Exercise materials Block Start

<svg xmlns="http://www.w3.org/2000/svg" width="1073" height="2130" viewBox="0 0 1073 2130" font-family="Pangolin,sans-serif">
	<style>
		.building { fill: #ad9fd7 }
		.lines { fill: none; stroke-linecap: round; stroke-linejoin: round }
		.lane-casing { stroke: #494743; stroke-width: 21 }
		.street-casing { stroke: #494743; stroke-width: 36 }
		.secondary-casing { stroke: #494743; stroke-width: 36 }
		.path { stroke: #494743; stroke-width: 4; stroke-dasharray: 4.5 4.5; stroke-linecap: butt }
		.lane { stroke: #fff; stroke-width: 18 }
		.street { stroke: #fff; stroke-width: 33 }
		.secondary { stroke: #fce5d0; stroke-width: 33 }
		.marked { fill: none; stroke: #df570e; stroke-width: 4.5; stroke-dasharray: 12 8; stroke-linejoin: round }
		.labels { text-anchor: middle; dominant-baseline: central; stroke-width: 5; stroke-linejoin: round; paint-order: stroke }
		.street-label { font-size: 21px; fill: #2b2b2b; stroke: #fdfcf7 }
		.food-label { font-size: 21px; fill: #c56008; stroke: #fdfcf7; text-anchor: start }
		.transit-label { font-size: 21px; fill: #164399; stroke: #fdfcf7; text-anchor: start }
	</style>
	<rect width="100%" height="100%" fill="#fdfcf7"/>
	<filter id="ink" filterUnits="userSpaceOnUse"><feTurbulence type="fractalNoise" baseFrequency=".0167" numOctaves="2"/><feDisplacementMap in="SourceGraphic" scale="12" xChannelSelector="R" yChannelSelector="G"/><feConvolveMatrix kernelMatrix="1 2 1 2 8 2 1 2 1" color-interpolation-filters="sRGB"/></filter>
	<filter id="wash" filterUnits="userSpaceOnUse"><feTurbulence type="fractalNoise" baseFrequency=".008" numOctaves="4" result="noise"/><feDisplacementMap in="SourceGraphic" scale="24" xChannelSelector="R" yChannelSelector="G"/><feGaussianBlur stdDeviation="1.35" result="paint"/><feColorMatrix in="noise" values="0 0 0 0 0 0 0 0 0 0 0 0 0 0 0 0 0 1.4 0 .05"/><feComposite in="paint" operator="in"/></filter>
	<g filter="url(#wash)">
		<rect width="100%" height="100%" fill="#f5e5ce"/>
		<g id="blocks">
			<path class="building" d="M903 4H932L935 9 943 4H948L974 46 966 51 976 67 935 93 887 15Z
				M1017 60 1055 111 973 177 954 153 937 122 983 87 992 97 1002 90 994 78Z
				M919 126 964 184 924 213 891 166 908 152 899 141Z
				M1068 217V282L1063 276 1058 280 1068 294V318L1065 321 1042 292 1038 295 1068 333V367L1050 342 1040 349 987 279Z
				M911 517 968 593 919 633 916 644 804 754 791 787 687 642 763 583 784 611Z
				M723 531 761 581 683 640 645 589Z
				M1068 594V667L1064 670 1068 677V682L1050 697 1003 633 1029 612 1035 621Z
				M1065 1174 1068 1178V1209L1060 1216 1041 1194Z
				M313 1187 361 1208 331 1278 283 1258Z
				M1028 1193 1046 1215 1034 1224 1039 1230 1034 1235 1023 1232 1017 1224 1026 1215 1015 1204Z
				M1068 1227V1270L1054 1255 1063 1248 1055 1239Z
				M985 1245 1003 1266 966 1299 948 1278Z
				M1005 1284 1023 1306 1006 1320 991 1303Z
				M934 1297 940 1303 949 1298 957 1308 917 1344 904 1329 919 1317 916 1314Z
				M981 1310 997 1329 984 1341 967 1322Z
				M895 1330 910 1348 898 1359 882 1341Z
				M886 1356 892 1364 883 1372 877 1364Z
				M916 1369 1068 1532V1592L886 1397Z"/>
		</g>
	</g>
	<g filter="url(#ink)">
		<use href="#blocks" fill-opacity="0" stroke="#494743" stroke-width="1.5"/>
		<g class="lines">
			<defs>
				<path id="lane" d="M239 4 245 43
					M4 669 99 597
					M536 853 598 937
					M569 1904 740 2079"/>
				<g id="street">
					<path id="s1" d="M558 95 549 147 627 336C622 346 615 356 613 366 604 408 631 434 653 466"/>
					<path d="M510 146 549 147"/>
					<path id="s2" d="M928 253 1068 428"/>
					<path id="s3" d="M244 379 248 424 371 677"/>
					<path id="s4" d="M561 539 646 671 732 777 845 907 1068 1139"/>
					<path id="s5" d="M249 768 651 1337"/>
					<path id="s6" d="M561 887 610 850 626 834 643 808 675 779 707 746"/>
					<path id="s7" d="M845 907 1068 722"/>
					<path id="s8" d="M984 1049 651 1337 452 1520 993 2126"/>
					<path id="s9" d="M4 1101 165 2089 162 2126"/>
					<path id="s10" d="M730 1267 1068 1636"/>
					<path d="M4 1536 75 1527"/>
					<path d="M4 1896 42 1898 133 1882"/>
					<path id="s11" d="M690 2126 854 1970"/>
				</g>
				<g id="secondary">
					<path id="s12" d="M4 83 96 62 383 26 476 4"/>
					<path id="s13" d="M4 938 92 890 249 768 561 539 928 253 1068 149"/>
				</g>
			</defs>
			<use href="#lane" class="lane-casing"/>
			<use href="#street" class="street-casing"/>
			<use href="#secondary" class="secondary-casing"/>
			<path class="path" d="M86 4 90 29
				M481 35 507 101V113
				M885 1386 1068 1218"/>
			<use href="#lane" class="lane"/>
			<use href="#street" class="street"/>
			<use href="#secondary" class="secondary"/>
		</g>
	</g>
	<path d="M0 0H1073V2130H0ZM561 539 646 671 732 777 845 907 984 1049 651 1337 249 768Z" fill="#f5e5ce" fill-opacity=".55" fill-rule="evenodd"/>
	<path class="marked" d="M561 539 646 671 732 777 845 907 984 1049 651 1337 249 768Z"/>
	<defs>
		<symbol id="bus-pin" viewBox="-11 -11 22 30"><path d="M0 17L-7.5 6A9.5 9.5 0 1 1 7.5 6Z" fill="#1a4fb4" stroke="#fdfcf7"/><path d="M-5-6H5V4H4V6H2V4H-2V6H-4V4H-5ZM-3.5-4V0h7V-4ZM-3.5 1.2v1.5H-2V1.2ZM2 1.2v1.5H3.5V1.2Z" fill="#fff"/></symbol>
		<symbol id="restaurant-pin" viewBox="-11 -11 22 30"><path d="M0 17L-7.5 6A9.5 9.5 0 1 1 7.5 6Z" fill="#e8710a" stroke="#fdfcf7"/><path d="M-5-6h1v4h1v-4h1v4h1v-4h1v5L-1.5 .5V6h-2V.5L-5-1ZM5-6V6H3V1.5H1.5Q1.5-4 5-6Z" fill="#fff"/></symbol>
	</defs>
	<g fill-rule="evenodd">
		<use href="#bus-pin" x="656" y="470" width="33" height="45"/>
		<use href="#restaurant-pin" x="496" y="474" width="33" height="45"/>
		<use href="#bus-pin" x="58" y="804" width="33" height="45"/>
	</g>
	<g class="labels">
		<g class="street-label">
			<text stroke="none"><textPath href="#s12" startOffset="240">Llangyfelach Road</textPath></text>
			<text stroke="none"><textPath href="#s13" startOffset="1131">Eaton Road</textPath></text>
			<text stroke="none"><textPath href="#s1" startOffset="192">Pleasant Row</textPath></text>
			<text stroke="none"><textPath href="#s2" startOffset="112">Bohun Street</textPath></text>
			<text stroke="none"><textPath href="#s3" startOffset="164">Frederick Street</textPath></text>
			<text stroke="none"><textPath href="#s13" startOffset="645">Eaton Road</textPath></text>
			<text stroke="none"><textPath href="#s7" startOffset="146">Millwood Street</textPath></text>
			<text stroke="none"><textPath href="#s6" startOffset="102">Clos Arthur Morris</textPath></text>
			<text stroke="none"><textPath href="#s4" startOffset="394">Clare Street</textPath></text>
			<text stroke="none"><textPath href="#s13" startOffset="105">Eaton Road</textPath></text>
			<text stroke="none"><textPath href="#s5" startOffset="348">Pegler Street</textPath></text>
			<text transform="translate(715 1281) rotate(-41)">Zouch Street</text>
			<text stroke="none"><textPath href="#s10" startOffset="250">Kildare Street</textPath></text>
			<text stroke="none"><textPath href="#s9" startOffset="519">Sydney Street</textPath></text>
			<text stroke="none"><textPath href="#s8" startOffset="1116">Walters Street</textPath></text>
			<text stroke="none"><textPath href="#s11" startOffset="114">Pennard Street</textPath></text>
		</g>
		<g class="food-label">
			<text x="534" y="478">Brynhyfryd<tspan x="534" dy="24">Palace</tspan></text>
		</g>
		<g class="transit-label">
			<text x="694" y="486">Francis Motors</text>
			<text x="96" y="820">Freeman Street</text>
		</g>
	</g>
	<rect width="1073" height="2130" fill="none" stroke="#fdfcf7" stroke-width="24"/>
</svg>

Exercise materials Block End

Write out exactly the lines above between the line with "#fff; stroke-width: 33" and the line with "2 1 2 8 2 1", inclusive, and nothing beyond them.

**Solution for this exercise**.
		.street { stroke: #fff; stroke-width: 33 }
		.secondary { stroke: #fce5d0; stroke-width: 33 }
		.marked { fill: none; stroke: #df570e; stroke-width: 4.5; stroke-dasharray: 12 8; stroke-linejoin: round }
		.labels { text-anchor: middle; dominant-baseline: central; stroke-width: 5; stroke-linejoin: round; paint-order: stroke }
		.street-label { font-size: 21px; fill: #2b2b2b; stroke: #fdfcf7 }
		.food-label { font-size: 21px; fill: #c56008; stroke: #fdfcf7; text-anchor: start }
		.transit-label { font-size: 21px; fill: #164399; stroke: #fdfcf7; text-anchor: start }
	</style>
	<rect width="100%" height="100%" fill="#fdfcf7"/>
	<filter id="ink" filterUnits="userSpaceOnUse"><feTurbulence type="fractalNoise" baseFrequency=".0167" numOctaves="2"/><feDisplacementMap in="SourceGraphic" scale="12" xChannelSelector="R" yChannelSelector="G"/><feConvolveMatrix kernelMatrix="1 2 1 2 8 2 1 2 1" color-interpolation-filters="sRGB"/></filter>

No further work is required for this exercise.